Cardiac output and SV measurements using VTI obtained by TTE have its limitations apart from being non-continuous.3 The VTI measurements are subject to individual variation due to various reasons. First, it requires skill to obtain an optimal image in which the ultrasound beam is aligned with cardiac structures especially obtaining the alignment of the Doppler angle parallel to blood flow. Second, it is challenging to maintain the probe in the same position while repeating the measurements during PLR. Any change in hand position during PLR can cause an error that will affect the measurements. Moreover, there can be a change in VTI due to arrhythmias or changes in rate and depth of ventilation and the readings should be measured at the same period of respiration (end-expiration) especially while comparing the results before and after an intervention. The authors have not mentioned about the hand position, period of respiration when the measurement was taken. All these factors have the potential to affect the measurements during PLR confounding its results.

The authors mention good intraobserver reliability in three baseline measurements of SV with an average intraclass correlation of 0.93 [95% confidence interval (CI) = 0.91 to 0.95], p < 0.001 in a pilot study. However, when we are looking at serial measurements, knowing the precision and the least significant change (LSC) of VTI between examinations is probably more important. In a study looking specifically at LSC and precision of repeated values by same and different operators, Jozwiak et al.4 have demonstrated a lack of precision of VTI for assessing the effects of tests predicting preload responsiveness. Jozwiak et al. showed that the LSC was 11% for VTI between two successive examinations performed by the same operator and 14% if two operators performed the examinations. This means that it is difficult for a single operator to identify with precision a change in VTI ≤10% questioning the use of VTI obtained by TTE for the identification of small changes in CO required in PLR. The cut-off values quoted in the study by El-Nawawy et al. (10 and 8.7% for SV change and cardiac index change) are lower than the LSC of VTI limiting its applications. This is a real concern while using VTI-TTE.

In conclusion, the lack of precision of VTI values <11% has been demonstrated in adults. In children <5 years where PLR is yet to be established, studies using VTI for PLR should be interpreted with caution due to the limitation of the absence of precision studies of VTI in this age group.


1. El-Nawawy AA, Farghaly PM, Hassouna HM. Accuracy of passive leg raising test in prediction of fluid responsiveness in children.

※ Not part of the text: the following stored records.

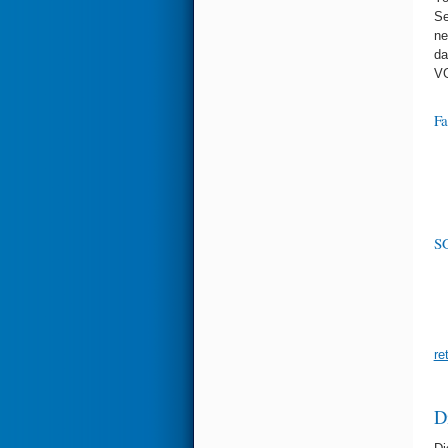
Se
ne
da
VG
Fa
SG
re
D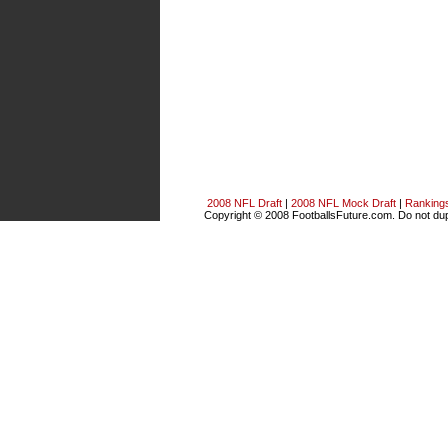
2008 NFL Draft
|
2008 NFL Mock Draft
|
Ranking
Copyright © 2008 FootballsFuture.com. Do not dupl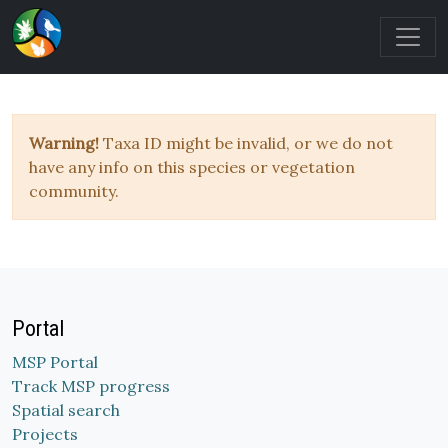
Warning!
Taxa ID might be invalid, or we do not
have any info on this species or vegetation
community.
Portal
MSP Portal
Track MSP progress
Spatial search
Projects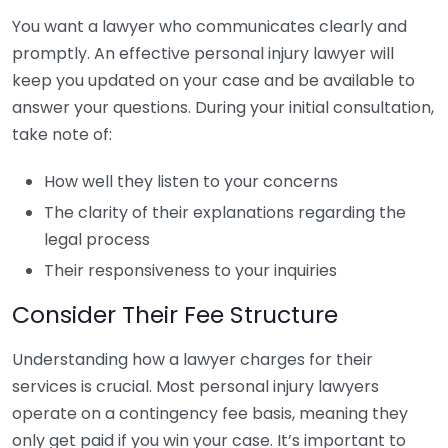
You want a lawyer who communicates clearly and
promptly. An effective personal injury lawyer will
keep you updated on your case and be available to
answer your questions. During your initial consultation,
take note of:
How well they listen to your concerns
The clarity of their explanations regarding the
legal process
Their responsiveness to your inquiries
Consider Their Fee Structure
Understanding how a lawyer charges for their
services is crucial. Most personal injury lawyers
operate on a contingency fee basis, meaning they
only get paid if you win your case. It’s important to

Indian J Crit Care Med 2020;24(5):344–349. DOI: 10.5005/jp-journals-10071-23432.

2. Chaiyaphruk M, Boonjindasarp W, Sritippayawan S, Deerojanawong J, Samransamruajkit R. Abstract P-033: accuracy of passive leg raising test in predicting of fluid responsiveness in children on ultrasonic cardiac output monitoring (USCOM®). Pediatr Crit Care Med 2018;19:58. DOI: 10.1097/01.pcc.0000537490.01142.20.

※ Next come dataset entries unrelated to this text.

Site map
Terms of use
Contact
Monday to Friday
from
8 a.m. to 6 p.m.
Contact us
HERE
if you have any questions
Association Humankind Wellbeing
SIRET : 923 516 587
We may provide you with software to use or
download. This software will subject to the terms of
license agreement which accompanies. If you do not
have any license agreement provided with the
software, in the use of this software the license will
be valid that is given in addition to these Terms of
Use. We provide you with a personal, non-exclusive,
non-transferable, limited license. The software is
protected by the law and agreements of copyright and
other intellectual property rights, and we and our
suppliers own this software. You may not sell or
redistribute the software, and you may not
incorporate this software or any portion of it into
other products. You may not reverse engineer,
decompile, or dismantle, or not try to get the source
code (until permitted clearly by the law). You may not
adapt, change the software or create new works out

3. Blanco P. Rationale for using the velocity–time integral and the minute distance for assessing the stroke volume and cardiac output in point-of-care settings. Ultrasound J 2020. 12. DOI: 10.1186/s13089-020-00170-x.

4. Jozwiak M, Mercado P, Teboul JL, Benmalek A, Gimenez J, Dépret F, et al. What is the lowest change in cardiac output that transthoracic echocardiography can detect? Crit Care 2019;23(1):1–10. DOI: 10.1186/s13054-019-2413-x.